I also think it would be nice to have "QuickDrop (Ctrl+Space)" as the top menu item in the Functions and Controls menus. It looks like it is in the "View" menu, which I hadn't noticed before, but if it is somewhere where everyone sees it all of the time, I imagine it would be picked up faster. I finally had to deselect everything in the "Change Visible Palettes" to remind/force myself to use quick drop several months ago when I was first starting to use it. This would help even the newly initiated to LabVIEW users to start using it right away.


0 Kudos
Message 8 of 34

Following this discussion, I quickly typed up the following for the idea exchange, but since I don't have any real experience with QDKS, I would appreciate it if people went over it and added their comments before I post it. Note that this is the first draft and I haven't polished it at all yet, so you're also welcome to suggest structural changes if you like. Also, it's possible that suggestion #2 should actually be a separate IE entry:

Supercharge Quick Drop

OK, so Quick Drop is pretty useful when it comes to dropping things and the fact that it also gets items from the project is great.

What I don't like about QD, however, is the keyboard shortcuts. The concept itself is great, but the implementation QD uses lacks some important features which other similar tools like the right-click framework and LabVIEW Speak have, such as:

  1. It requires you to remember keyboard combos to call the plugins. That's great as a secondary access mechanism, but is terrible as a main one.
  2. It doesn't give you a filtered list of options like the RCF does.
  3. It doesn't give you a list of options at all.
  4. Setting options on the plugins is done by pressing the Shift key or other similar magic combos instead of having clear UI representation.

I think that this situation can be considerably improved by implementing some or all of the following options:

  1. Show the plugins in the list, just like the items to drop. They could either be part of the list and be marked with a bullet or they could be displayed when you hold the Ctrl button down.
  2. Add a side panel to QD which will show configuration options for the currently selected plugin. This panel could also be used to show the icon and context help/description for non-plugins.
  3. Filter the list of plugins based on the selection. This would require each plugin to have another VI which will be called initially and analyze the selection to decide if it should be displayed. This is what the RCF does, but I'm actually not so happy about this one for two reasons:
    • In the RCF this causes a lag in displaying the menu because it has to run the VI from every single plugin. The more plugins you have the worse it gets. This could probably be handled in QD by running these VIs asynchronously and updating the list as the results come in, but I don't think it's actually needed because:
    • Unlike the RCF, QD has another filtering mechanism – the search. Even if the initial list of options is long, it's very easy to make it short, unlike the RCF where the menu displays everything that you put into it.
  4. An alternative to 2 would be for each plugin to display a popup if it wants additional configuration, but I think it would be nice if this was part of a standard framework.

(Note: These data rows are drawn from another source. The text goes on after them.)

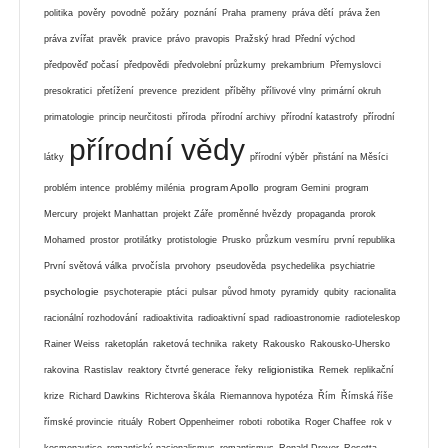
politika
pověry
povodně
požáry
poznání
Praha
prameny
práva dětí
práva žen
práva zvířat
pravěk
pravice
právo
pravopis
Pražský hrad
Přední východ
předpověď počasí
předpovědi
předvolební průzkumy
prekambrium
Přemyslovci
presokratici
přetížení
prevence
prezident
příběhy
přílivové vlny
primární okruh
primatologie
princip neurčitosti
příroda
přírodní archivy
přírodní katastrofy
přírodní
přírodní vědy
látky
přírodní výběr
přistání na Měsíci
program Apollo
problém intence
problémy milénia
program Gemini
program
Mercury
projekt Manhattan
projekt Záře
proměnné hvězdy
propaganda
prorok
Mohamed
prostor
protilátky
protistologie
Prusko
průzkum vesmíru
první republika
První světová válka
prvočísla
prvohory
pseudověda
psychedelika
psychiatrie
psychologie
psychoterapie
ptáci
pulsar
původ hmoty
pyramidy
qubity
racionalita
racionální rozhodování
radioaktivita
radioaktivní spad
radioastronomie
radioteleskop
Rainer Weiss
raketoplán
raketová technika
rakety
Rakousko
Rakousko-Uhersko
religionistika
rakovina
Rastislav
reaktory čtvrté generace
řeky
Remek
replikační
krize
Richard Dawkins
Richterova škála
Riemannova hypotéza
Řím
Římská říše
římské provincie
rituály
Robert Oppenheimer
roboti
robotika
Roger Chaffee
rok v
kosmonautice
romantický nacionalismus
romantismus
Ronald Drever
Rosetta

Here's a short video showing what options 1 and 2 could look like. You'll note that the plugins have a bullet - . Of course, in this video I don't actually show the help or the settings for the plugins, but it's just supposed to be a rough mockup.

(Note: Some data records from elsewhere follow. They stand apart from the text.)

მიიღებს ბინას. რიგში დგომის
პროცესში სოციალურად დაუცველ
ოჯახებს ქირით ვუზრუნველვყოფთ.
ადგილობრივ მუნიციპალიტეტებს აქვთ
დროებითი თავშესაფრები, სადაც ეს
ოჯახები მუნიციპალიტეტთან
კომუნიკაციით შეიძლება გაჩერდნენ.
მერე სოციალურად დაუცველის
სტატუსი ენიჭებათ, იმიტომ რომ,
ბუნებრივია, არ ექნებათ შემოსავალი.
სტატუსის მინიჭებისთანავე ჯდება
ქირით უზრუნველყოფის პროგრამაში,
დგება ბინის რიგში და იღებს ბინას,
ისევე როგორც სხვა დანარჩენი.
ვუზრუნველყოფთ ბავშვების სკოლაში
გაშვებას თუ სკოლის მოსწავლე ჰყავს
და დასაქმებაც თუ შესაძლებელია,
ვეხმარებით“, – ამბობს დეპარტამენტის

Try to take over the world!
0 Kudos
Message 9 of 34

I like my QD window small and fast. I'm only looking at it when searching project VIs or other not frequently used items.

I'd even prefer it, if i'd not have to open QD to fire QD-Ctrl-Key-Shortcuts.

If you want a single UI for QD Shortcut access you could write a single Shortcut opening a UI serving as function filter and selector.

In general it seems to me that you are more thinking about the QD than actually using it in the current form.

It is pretty adaptable to your personal needs.

To advertise the Quickdrop feature i'd recommend to create and publish some QD programming footage.

(With overlay of used shortcuts and slow motion parts where needed)

Showing some badass programming skillz of World's Fastest LabVIEW Programmer!

That's viral marketing. People like viral marketing these days.